Data entries
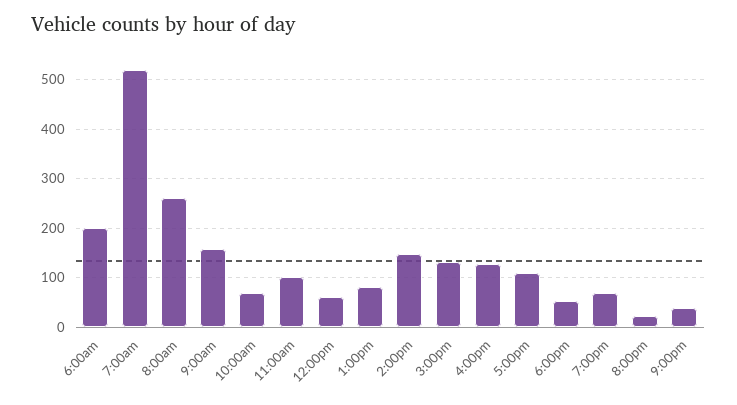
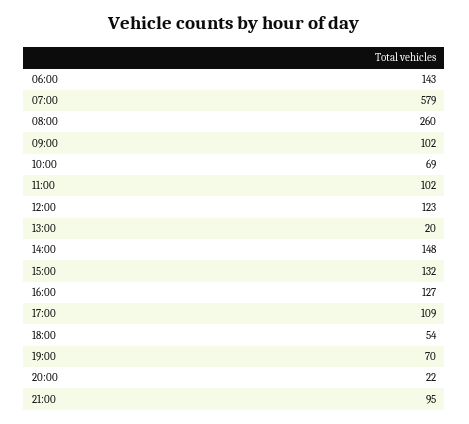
  {
-   "6:00am": 200,
+   "6:00am": 143,
-   "7:00am": 520,
+   "7:00am": 579,
    "8:00am": 260,
-   "9:00am": 160,
+   "9:00am": 102,
    "10:00am": 69,
    "11:00am": 102,
-   "12:00pm": 60,
+   "12:00pm": 123,
-   "1:00pm": 80,
+   "1:00pm": 20,
    "2:00pm": 148,
    "3:00pm": 132,
    "4:00pm": 127,
    "5:00pm": 109,
    "6:00pm": 54,
    "7:00pm": 70,
    "8:00pm": 22,
-   "9:00pm": 40
+   "9:00pm": 95
  }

Problem to work on: The records above should be returned exactly; no image belongs in the copy.

Exercise answer:
  {
-   "6:00am": 200,
+   "6:00am": 143,
-   "7:00am": 520,
+   "7:00am": 579,
    "8:00am": 260,
-   "9:00am": 160,
+   "9:00am": 102,
    "10:00am": 69,
    "11:00am": 102,
-   "12:00pm": 60,
+   "12:00pm": 123,
-   "1:00pm": 80,
+   "1:00pm": 20,
    "2:00pm": 148,
    "3:00pm": 132,
    "4:00pm": 127,
    "5:00pm": 109,
    "6:00pm": 54,
    "7:00pm": 70,
    "8:00pm": 22,
-   "9:00pm": 40
+   "9:00pm": 95
  }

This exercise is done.